There is no evidence that the Ratzinger family felt inclined to help the town's few remaining Jews, or the smattering of anti-Nazi resistance fighters who dared to oppose the regime.

Elizabeth Lohner, 84, whose brother-in-law was sent to Dachau concentration camp for being a conscientious objector, recalled: "It was possible to resist and those people set an example for others." She added: "The Ratzingers were young and made different choices."

In 1937, another Traunstein family hid a local anti-Nazi resistance fighter, named Hans Braxenthaler. He had been tortured in Dachau for his opposition to the regime. Frieda Meyer, 82, one of the Ratzinger family's neighbours at the time, said: "When Braxenthaler was betrayed and the Nazis came for him, he shot himself rather than give himself up."

Ratzinger's election will also raise questions about the dubious role played by the Catholic Church during the Nazi era. The extent to which leading Catholics felt obliged to reach compromises with the regime is outlined by the stance taken by Ratzinger's mentor, Cardinal Michael von Faulhaber, one of the Pope's most important early influences.
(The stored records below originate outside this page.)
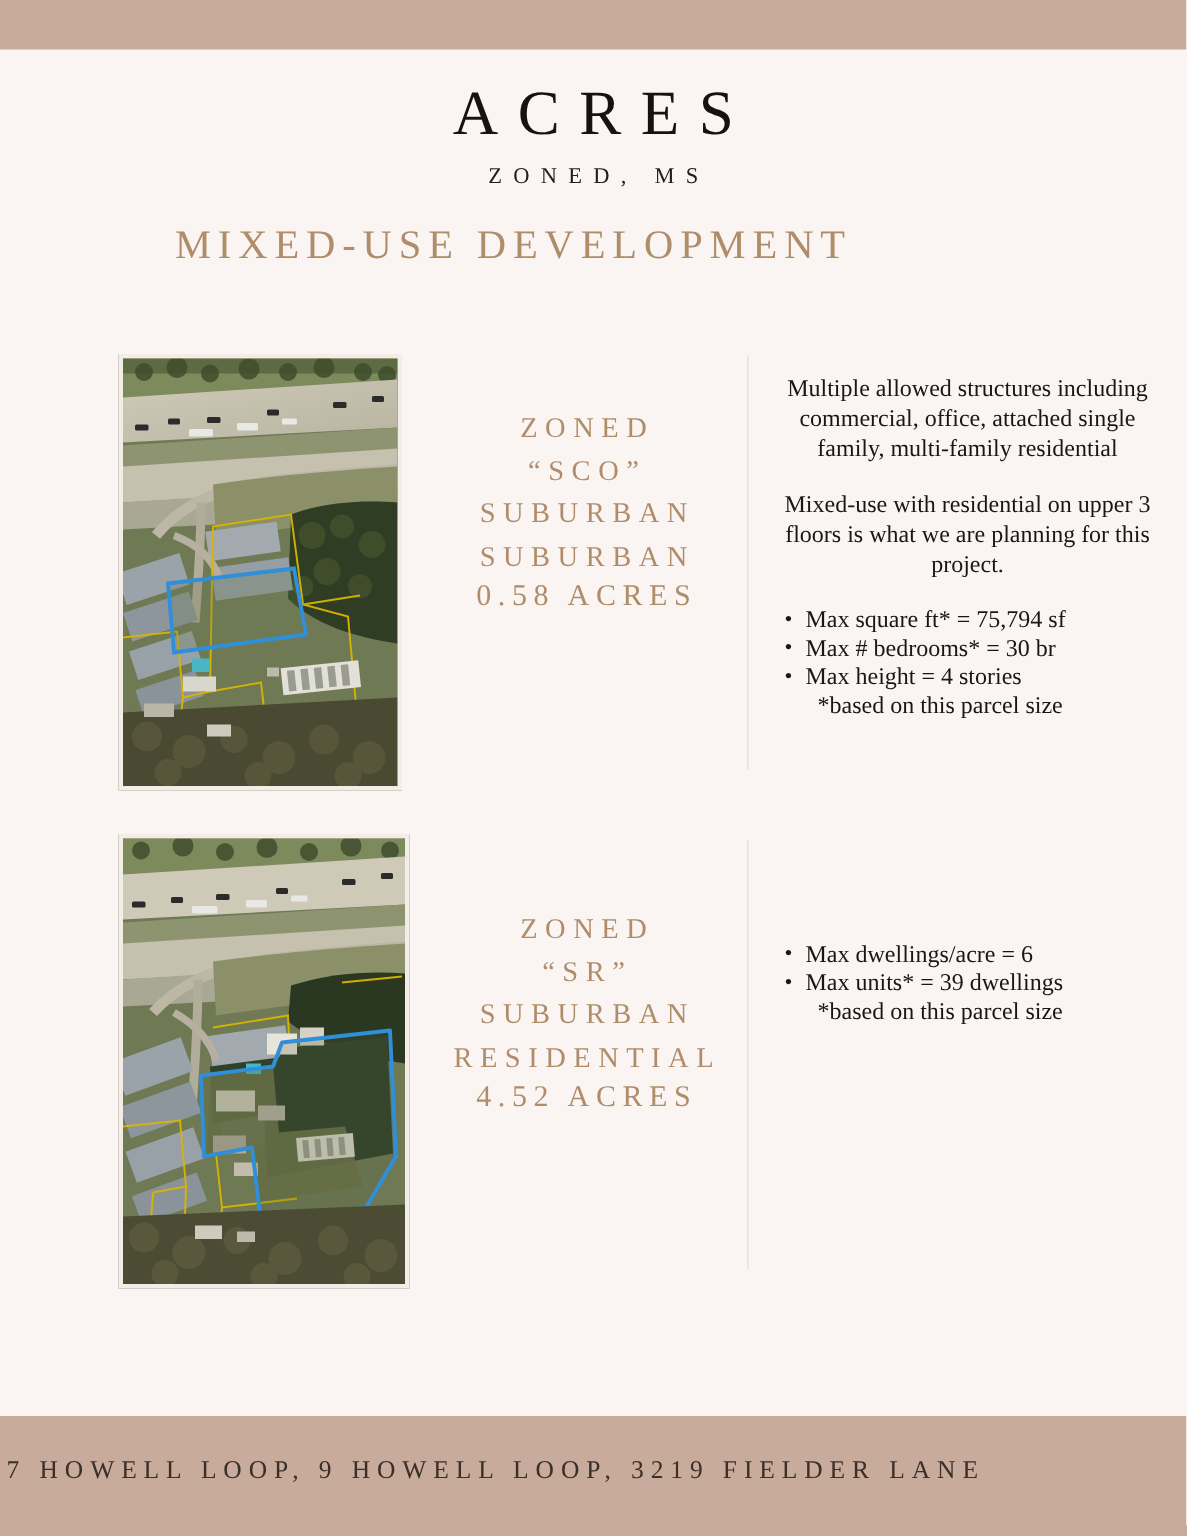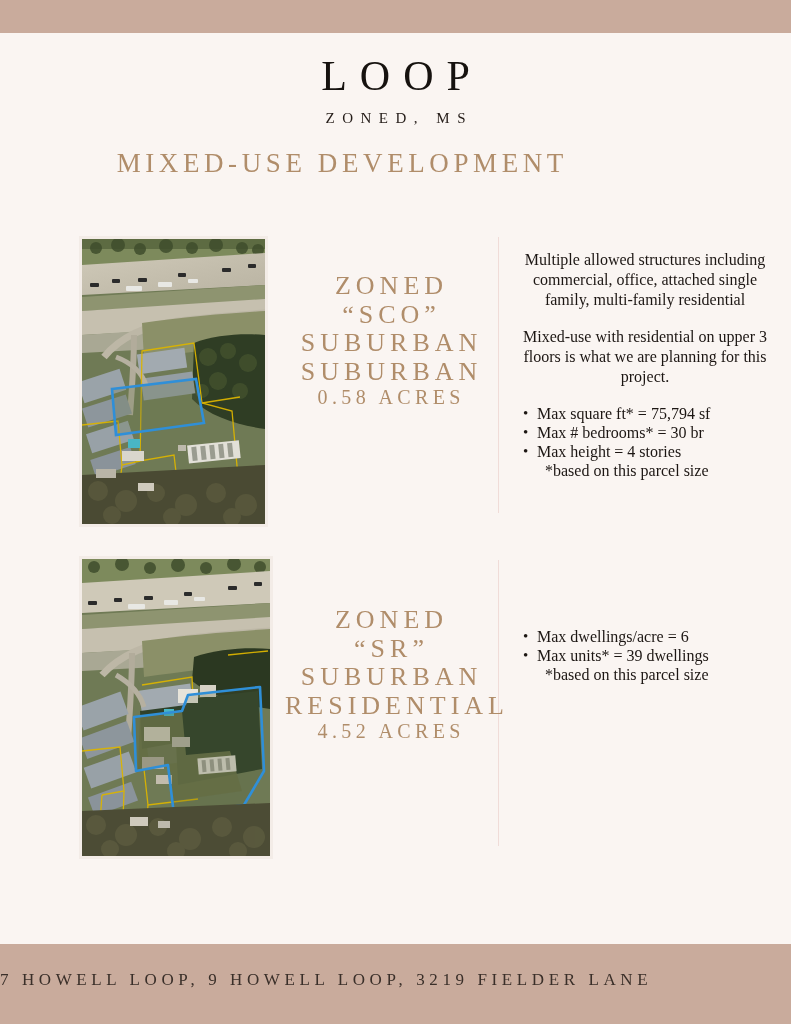--- a/index.html
+++ b/index.html
@@ -65,7 +65,7 @@
 
 <div class="band band-top"></div>
 
-<div class="title">LOOP</div>
+<div class="title">ACRES</div>
 <div class="subtitle">ZONED, MS</div>
 <div class="headline">MIXED-USE DEVELOPMENT</div>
Documented evidence shows that the cardinal visited Hitler's mountain retreat during the 1930s and was entertained to lunch by the Führer in person. During their meeting, Von Faulhaber is on record as telling Hitler that the Church saw him as an "authority chosen by God, to whom we owe respect".

Ratzinger was captured by US troops at war's end. He was taken to a field near the Bavarian town of Ulm where prisoners were being held and spent several weeks living in the open behind barbed wire. When he was released on 19 June 1945, he hitched a ride home to Traunstein on the back of a milk truck. "The following months of regained freedom, which we now had learned to value so much, belong to the happiest months of my life," he wrote in his memoirs.